Federal Trade Commission Issues First-Ever Guidance on “Unfair Methods of Competition”
Section 5 of the 1914 Federal Trade Commission Act declares that “unfair methods of competition in or affecting commerce” are unlawful. The Act also empowers the Commission to prevent persons, partnerships, and corporations from using “unfair” methods of competition. But the FTC, notes the Wall Street Journal, “has never formally defined what it means to compete unfairly.”
Well, had never. On August 13, 2015, the FTC released a statement – its first ever— of three “principles” to which it “adheres” “[i]n deciding whether to challenge an act or practice as an unfair method of competition in violation of Section 5 on a standalone basis. . . .” The “principles” are as follows:
- the Commission will be guided by the public policy underlying the antitrust laws, namely, the promotion of consumer welfare;
- the act or practice will be evaluated under a framework similar to the rule of reason, that is, an act or practice challenged by the Commission must cause, or be likely to cause, harm to competition or the competitive process, taking into account any associated cognizable efficiencies and business justifications; and
- the Commission is less likely to challenge an act or practice as an unfair method of competition on a standalone basis if enforcement of the Sherman or Clayton Act is sufficient to address the competitive harm arising from the act or practice.

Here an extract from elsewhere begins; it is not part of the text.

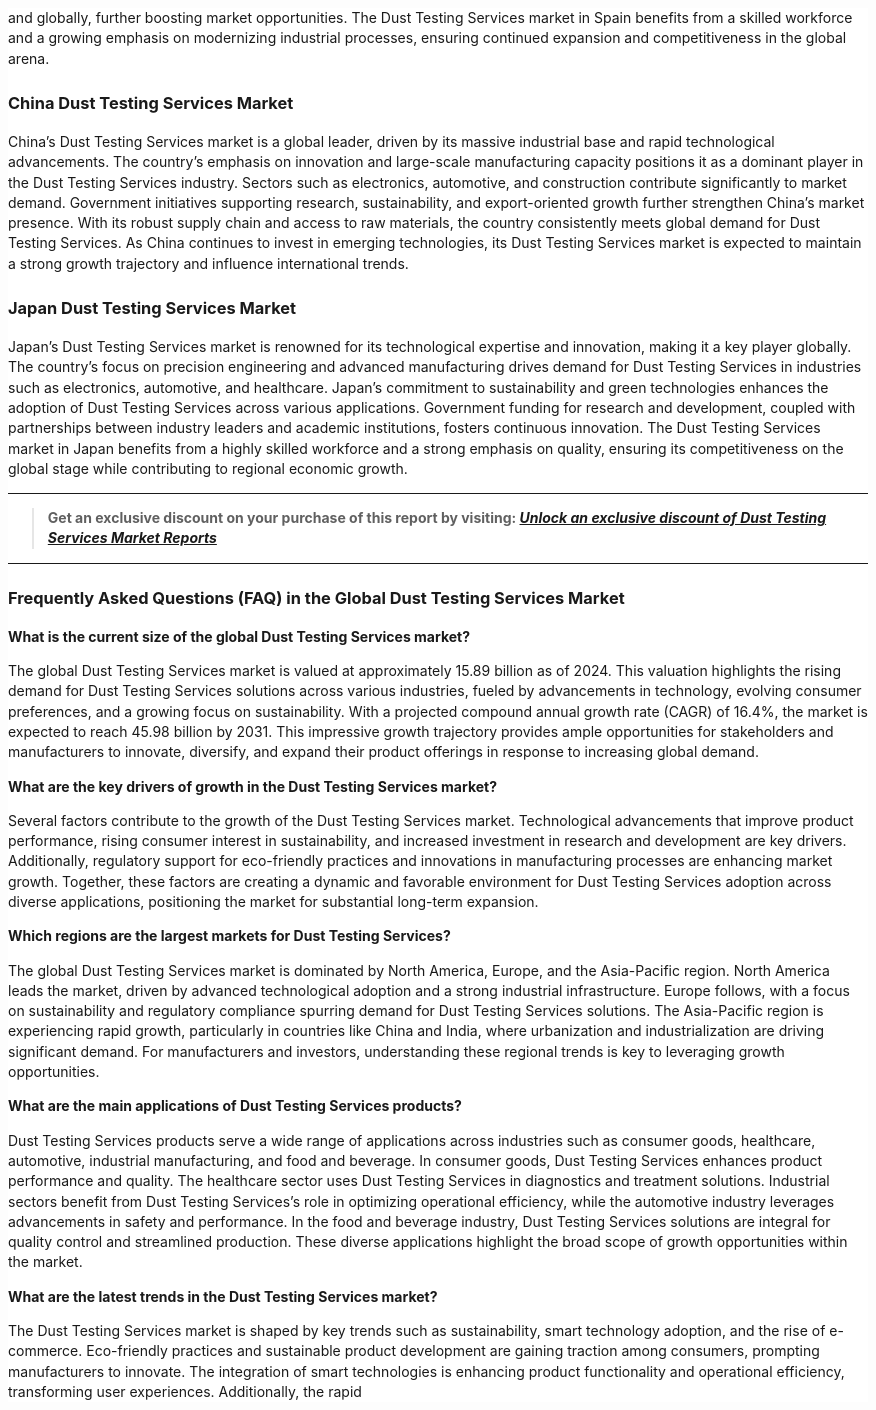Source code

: and globally, further boosting market opportunities. The Dust Testing Services market in Spain benefits from a skilled workforce and a growing emphasis on modernizing industrial processes, ensuring continued expansion and competitiveness in the global arena.</p><h3>China Dust Testing Services Market</h3><p>China&rsquo;s Dust Testing Services market is a global leader, driven by its massive industrial base and rapid technological advancements. The country&rsquo;s emphasis on innovation and large-scale manufacturing capacity positions it as a dominant player in the Dust Testing Services industry. Sectors such as electronics, automotive, and construction contribute significantly to market demand. Government initiatives supporting research, sustainability, and export-oriented growth further strengthen China&rsquo;s market presence. With its robust supply chain and access to raw materials, the country consistently meets global demand for Dust Testing Services. As China continues to invest in emerging technologies, its Dust Testing Services market is expected to maintain a strong growth trajectory and influence international trends.</p><h3>Japan Dust Testing Services Market</h3><p>Japan&rsquo;s Dust Testing Services market is renowned for its technological expertise and innovation, making it a key player globally. The country&rsquo;s focus on precision engineering and advanced manufacturing drives demand for Dust Testing Services in industries such as electronics, automotive, and healthcare. Japan&rsquo;s commitment to sustainability and green technologies enhances the adoption of Dust Testing Services across various applications. Government funding for research and development, coupled with partnerships between industry leaders and academic institutions, fosters continuous innovation. The Dust Testing Services market in Japan benefits from a highly skilled workforce and a strong emphasis on quality, ensuring its competitiveness on the global stage while contributing to regional economic growth.</p><hr /><blockquote><p><strong>Get an exclusive discount on your purchase of this report by visiting: <em><a href="://marketresearchpulse.com/ask-for-discount/50882?utm_source=Github&amp;utm_medium=022">Unlock an exclusive discount of Dust Testing Services Market Reports</a></em>&nbsp;</strong></p></blockquote><hr /><h3>Frequently Asked Questions (FAQ) in the Global Dust Testing Services Market</h3><p><strong>What is the current size of the global Dust Testing Services market?</strong></p><p>The global Dust Testing Services market is valued at approximately 15.89 billion as of 2024. This valuation highlights the rising demand for Dust Testing Services solutions across various industries, fueled by advancements in technology, evolving consumer preferences, and a growing focus on sustainability. With a projected compound annual growth rate (CAGR) of 16.4%, the market is expected to reach 45.98 billion by 2031. This impressive growth trajectory provides ample opportunities for stakeholders and manufacturers to innovate, diversify, and expand their product offerings in response to increasing global demand.</p><p><strong>What are the key drivers of growth in the Dust Testing Services market?</strong></p><p>Several factors contribute to the growth of the Dust Testing Services market. Technological advancements that improve product performance, rising consumer interest in sustainability, and increased investment in research and development are key drivers. Additionally, regulatory support for eco-friendly practices and innovations in manufacturing processes are enhancing market growth. Together, these factors are creating a dynamic and favorable environment for Dust Testing Services adoption across diverse applications, positioning the market for substantial long-term expansion.</p><p><strong>Which regions are the largest markets for Dust Testing Services?</strong></p><p>The global Dust Testing Services market is dominated by North America, Europe, and the Asia-Pacific region. North America leads the market, driven by advanced technological adoption and a strong industrial infrastructure. Europe follows, with a focus on sustainability and regulatory compliance spurring demand for Dust Testing Services solutions. The Asia-Pacific region is experiencing rapid growth, particularly in countries like China and India, where urbanization and industrialization are driving significant demand. For manufacturers and investors, understanding these regional trends is key to leveraging growth opportunities.</p><p><strong>What are the main applications of Dust Testing Services products?</strong></p><p>Dust Testing Services products serve a wide range of applications across industries such as consumer goods, healthcare, automotive, industrial manufacturing, and food and beverage. In consumer goods, Dust Testing Services enhances product performance and quality. The healthcare sector uses Dust Testing Services in diagnostics and treatment solutions. Industrial sectors benefit from Dust Testing Services&rsquo;s role in optimizing operational efficiency, while the automotive industry leverages advancements in safety and performance. In the food and beverage industry, Dust Testing Services solutions are integral for quality control and streamlined production. These diverse applications highlight the broad scope of growth opportunities within the market.</p><p><strong>What are the latest trends in the Dust Testing Services market?</strong></p><p>The Dust Testing Services market is shaped by key trends such as sustainability, smart technology adoption, and the rise of e-commerce. Eco-friendly practices and sustainable product development are gaining traction among consumers, prompting manufacturers to innovate. The integration of smart technologies is enhancing product functionality and operational efficiency, transforming user experiences. Additionally, the rapid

The introduction to the “principles” adds, helpfully, that “Section 5’s ban on unfair methods of competition encompasses not only those acts and practices that violate the Sherman or Clayton Act but also those that contravene the spirit of the antitrust laws and those that, if allowed to mature or complete, could violate the Sherman or Clayton Act.”

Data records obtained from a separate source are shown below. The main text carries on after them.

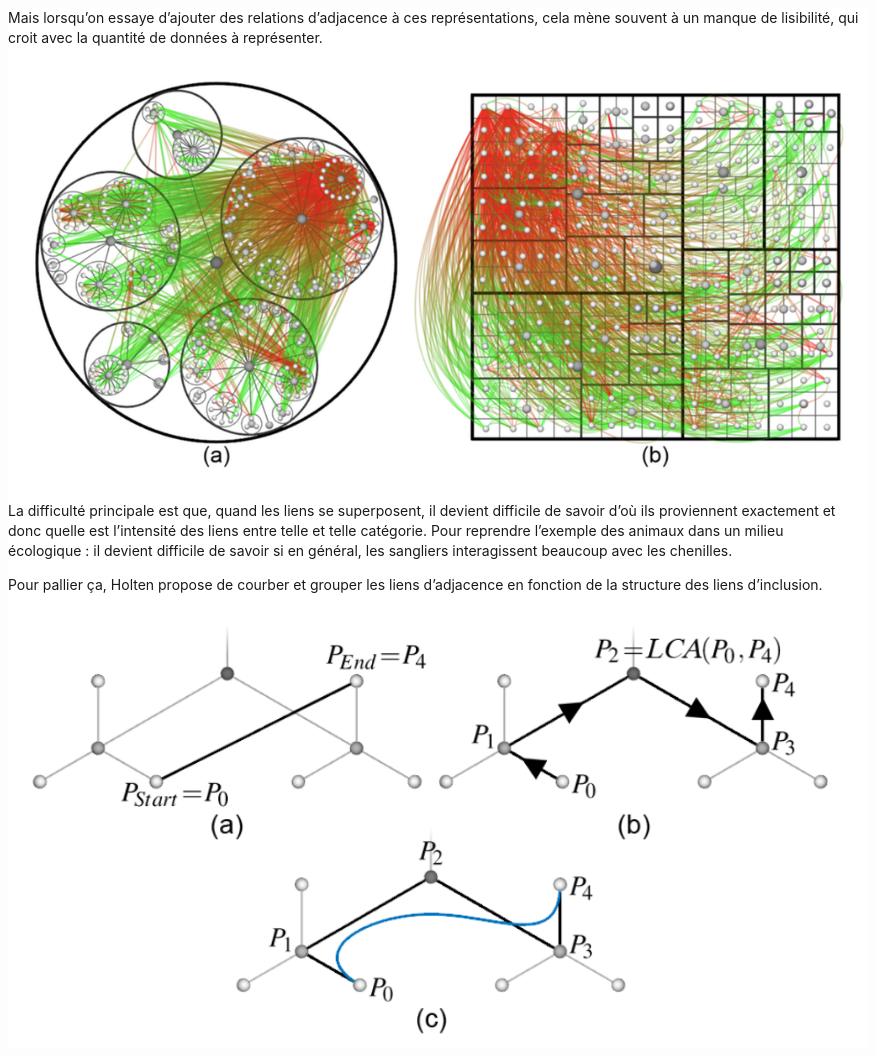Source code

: Mais lorsqu’on essaye d’ajouter des relations d’adjacence à ces représentations, cela mène souvent à un manque de lisibilité, qui croit avec la quantité de données à représenter.

![](Screenshot_2022-09-23_at_15.10.46.png)

La difficulté principale est que, quand les liens se superposent, il devient difficile de savoir d’où ils proviennent exactement et donc quelle est l’intensité des liens entre telle et telle catégorie. Pour reprendre l’exemple des animaux dans un milieu écologique : il devient difficile de savoir si en général, les sangliers interagissent beaucoup avec les chenilles.

Pour pallier ça, Holten propose de courber et grouper les liens d’adjacence en fonction de la structure des liens d’inclusion.

![](Screenshot_2022-05-06_at_12.55.18.png)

The FTC statement recognizes the Commission’s authority and flexibility to apply Section 5 on a case-by-case basis, subject to judicial review, but goes on to provide the “principles” as a framework for its “standalone” authority to address acts or practices that are anticompetitive but that do not fall within existing antitrust laws. The FTC guidance carefully carved out a standalone role for itself that gives deference to existing antitrust laws and cited promotion of consumer welfare as the principal policy concern guiding its decision to invoke its authority.

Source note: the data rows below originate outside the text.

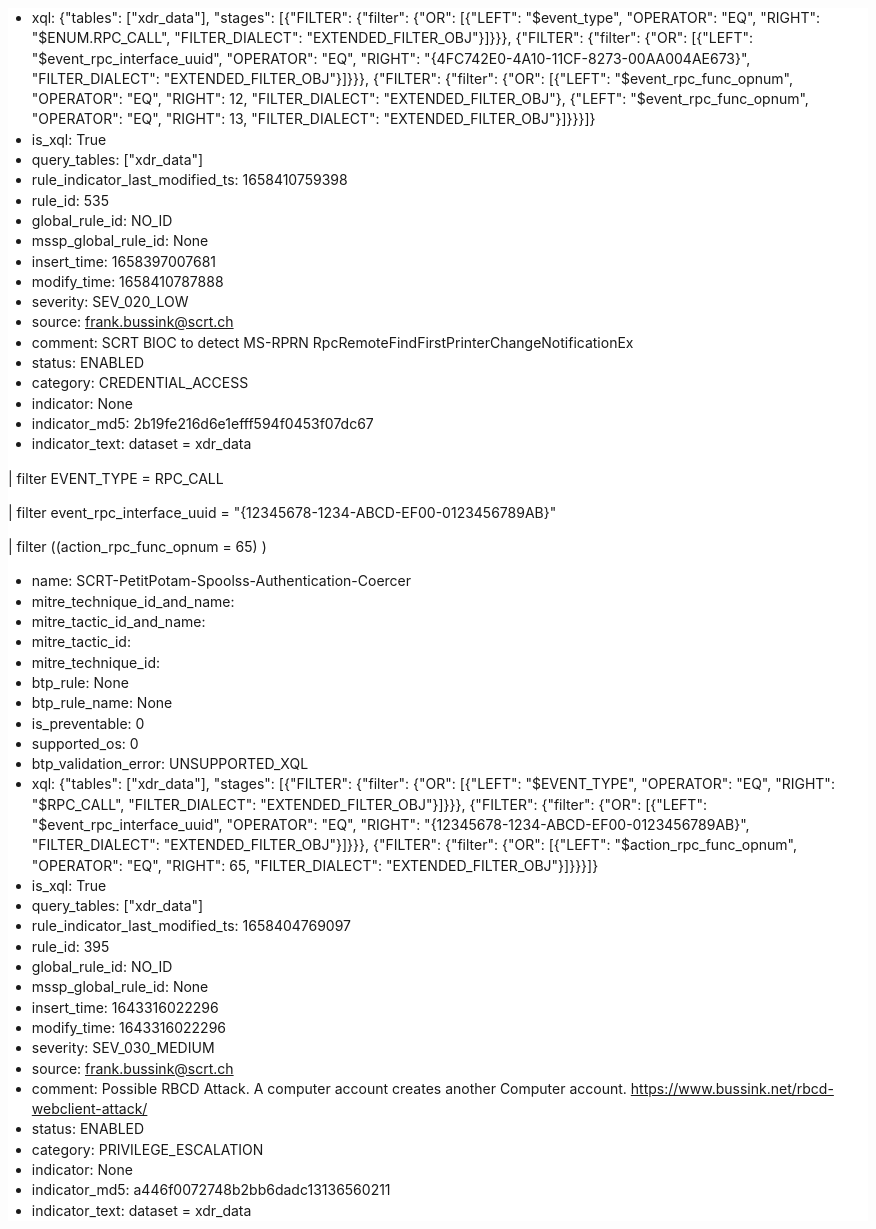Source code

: * xql: {"tables": ["xdr_data"], "stages": [{"FILTER": {"filter": {"OR": [{"LEFT": "$event_type", "OPERATOR": "EQ", "RIGHT": "$ENUM.RPC_CALL", "FILTER_DIALECT": "EXTENDED_FILTER_OBJ"}]}}}, {"FILTER": {"filter": {"OR": [{"LEFT": "$event_rpc_interface_uuid", "OPERATOR": "EQ", "RIGHT": "{4FC742E0-4A10-11CF-8273-00AA004AE673}", "FILTER_DIALECT": "EXTENDED_FILTER_OBJ"}]}}}, {"FILTER": {"filter": {"OR": [{"LEFT": "$event_rpc_func_opnum", "OPERATOR": "EQ", "RIGHT": 12, "FILTER_DIALECT": "EXTENDED_FILTER_OBJ"}, {"LEFT": "$event_rpc_func_opnum", "OPERATOR": "EQ", "RIGHT": 13, "FILTER_DIALECT": "EXTENDED_FILTER_OBJ"}]}}}]}
* is_xql: True
* query_tables: ["xdr_data"]
* rule_indicator_last_modified_ts: 1658410759398
* rule_id: 535
* global_rule_id: NO_ID
* mssp_global_rule_id: None
* insert_time: 1658397007681
* modify_time: 1658410787888
* severity: SEV_020_LOW
* source: frank.bussink@scrt.ch
* comment: SCRT BIOC to detect MS-RPRN RpcRemoteFindFirstPrinterChangeNotificationEx
* status: ENABLED
* category: CREDENTIAL_ACCESS
* indicator: None
* indicator_md5: 2b19fe216d6e1efff594f0453f07dc67
* indicator_text: dataset = xdr_data 

| filter EVENT_TYPE = RPC_CALL

| filter event_rpc_interface_uuid = "{12345678-1234-ABCD-EF00-0123456789AB}" 

| filter ((action_rpc_func_opnum = 65) ) 
* name: SCRT-PetitPotam-Spoolss-Authentication-Coercer
* mitre_technique_id_and_name: 
* mitre_tactic_id_and_name: 
* mitre_tactic_id: 
* mitre_technique_id: 
* btp_rule: None
* btp_rule_name: None
* is_preventable: 0
* supported_os: 0
* btp_validation_error: UNSUPPORTED_XQL
* xql: {"tables": ["xdr_data"], "stages": [{"FILTER": {"filter": {"OR": [{"LEFT": "$EVENT_TYPE", "OPERATOR": "EQ", "RIGHT": "$RPC_CALL", "FILTER_DIALECT": "EXTENDED_FILTER_OBJ"}]}}}, {"FILTER": {"filter": {"OR": [{"LEFT": "$event_rpc_interface_uuid", "OPERATOR": "EQ", "RIGHT": "{12345678-1234-ABCD-EF00-0123456789AB}", "FILTER_DIALECT": "EXTENDED_FILTER_OBJ"}]}}}, {"FILTER": {"filter": {"OR": [{"LEFT": "$action_rpc_func_opnum", "OPERATOR": "EQ", "RIGHT": 65, "FILTER_DIALECT": "EXTENDED_FILTER_OBJ"}]}}}]}
* is_xql: True
* query_tables: ["xdr_data"]
* rule_indicator_last_modified_ts: 1658404769097
* rule_id: 395
* global_rule_id: NO_ID
* mssp_global_rule_id: None
* insert_time: 1643316022296
* modify_time: 1643316022296
* severity: SEV_030_MEDIUM
* source: frank.bussink@scrt.ch
* comment: Possible RBCD Attack. A computer account creates another Computer account.
https://www.bussink.net/rbcd-webclient-attack/
* status: ENABLED
* category: PRIVILEGE_ESCALATION
* indicator: None
* indicator_md5: a446f0072748b2bb6dadc13136560211
* indicator_text: dataset = xdr_data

FTC Chairwoman Edith Rameriz commented that the FTC’s “aim in adopting this policy statement is to reaffirm the principals that guide our enforcement decisions, leaving for future generations the flexibility to do the same.” Specifically, Ms. Rameriz, citing Supreme Court decision in FTC v. Sperry & Hutchinson Co., 405 U.S. 233, 244 (1972) in support of expansive FTC authority, said that the Commission would use Section 5 to target practices likely to harm competition.
Champions of the guidance say that it opens the door for the FTC to maintain course and enables future generations to do the same; but one opponent, Commissioner Maureen Ohlhausen, said that it was too open ended. Ms. Ohlhausen warned that it armed the FTC staff with a sweeping policy statement “likely to embolden them to explore the limits of unfair methods of competition.”